This week I have the enjoyable experience of bringing 3 new developers onto our project. Most of you that know me probably read that last sentence with a sarcastic tone on the word enjoyable. You, my friends, would be wrong. Of all the ridiculous things that I do at work right now, training and molding new programmers is by far the most enjoyable. It’s sad that I don’t have more concrete work to train them with, but I have to deal with what I have.
Because I have little, if any, work most days to give to my development team, figuring out how I was going to train newbies was a daunting task. There’s the standard “Here, take this document and read it. I’ll be back to see you in two days.” approach, which I’ve had to implement to a certain extent. There’s also the “Welcome to the company. We have two weeks of class room training prepared for you.” approach as well. I decided to try to fall somewhere in between.
What I’ve done is given the new guys (sorry ladies, nobody from the fairer sex is in this group of recruits) a small set of readings for them to stay busy with. I expected them to read it during the times that I didn’t have other stuff organized (or spontaneously created) for them. This leads me to the “other stuff” I was trying to be prepared to give them. The truth is, my preparation skills were non-existent last week, so Monday when the newbies arrived, I had nothing. That’s not 100% true. I had run a few things past some people, but I hadn’t taken those ideas and formulated a plan.
For the past few days I’ve been winging it. What I’ve tried to do is intersperse a number of different experiences with the reading. I’ve pulled all of them into a session where we talked about the overall architecture of our application. We’ve spent time discussing the tools that we have, both home grown and otherwise. I’ve tried to pull each of them off into a design session so that they can see how I’m approaching the decisions and requests that I’m putting forward to the developers. Lastly, I’ve started to set them up with full days of pair-programming some of the existing team.

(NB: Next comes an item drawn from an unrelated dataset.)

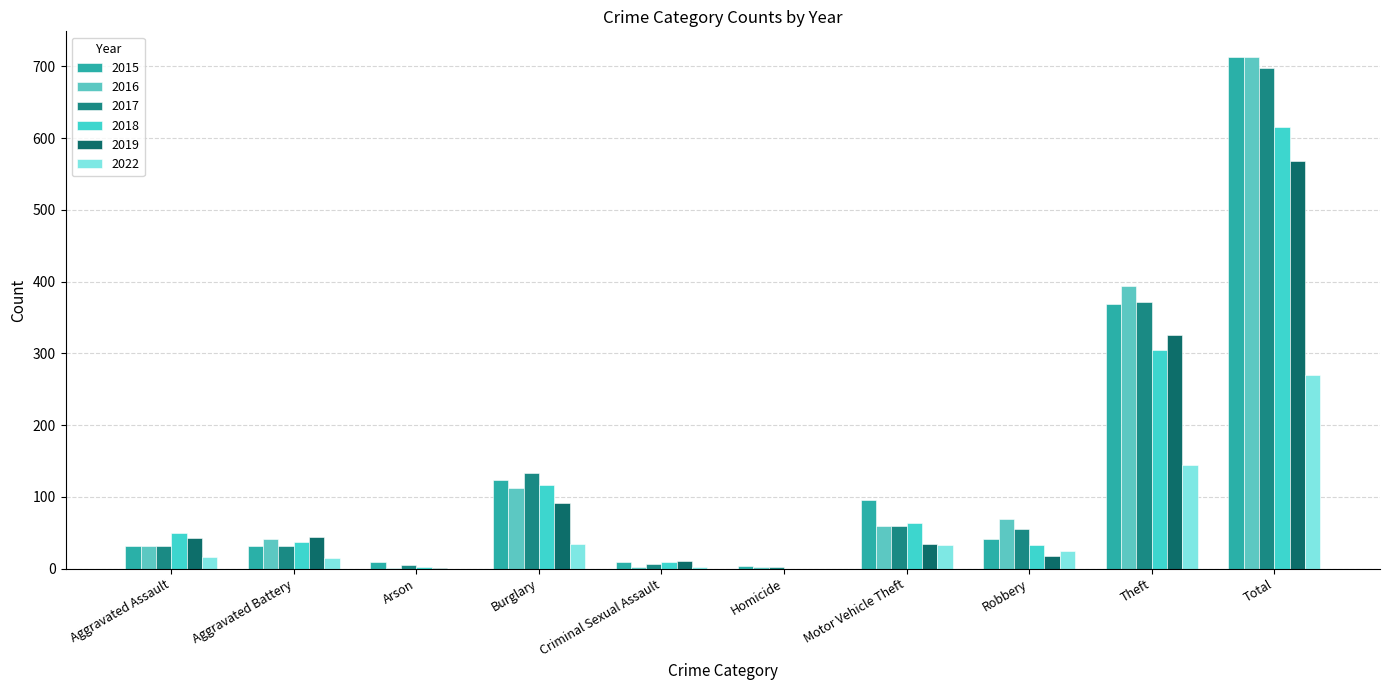

What is the value of the 2016 bar at the 6th from the left?

2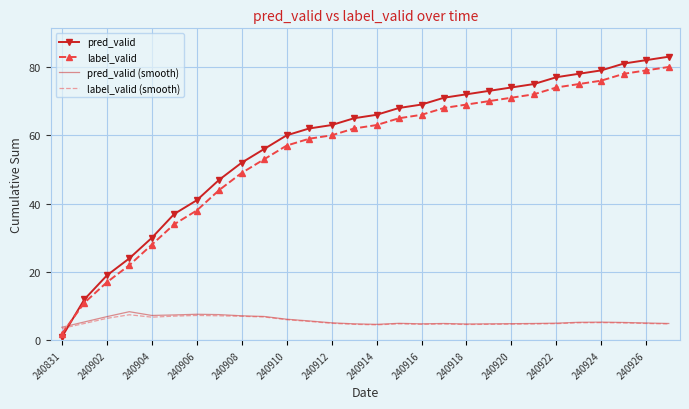

True or false: pred_valid (smooth) and label_valid intersect in this chart.

True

The pair-programming is an interesting experiment both for me and the company. Normally, new hires work through one or two defects with an entrenched (yes, at times it is like a war) developer and then they’re sent off on their own to work through the minefield that is our code base. This is how I was introduced to the application and project, and, frankly, it didn’t help me at all. If it weren’t for the fact we have a slack schedule right now, I think that I wouldn’t have been given the leeway to push forward with this approach. Because of the schedule slack I’m able to work the pair-programming angle for as long as I can.
So, I’m wondering two things. First, for the couple of the newbies that may actually read this between Ayende’s 55 posts a week, has this approach been beneficial? Second, how are the rest of you assimilating new developers into your teams?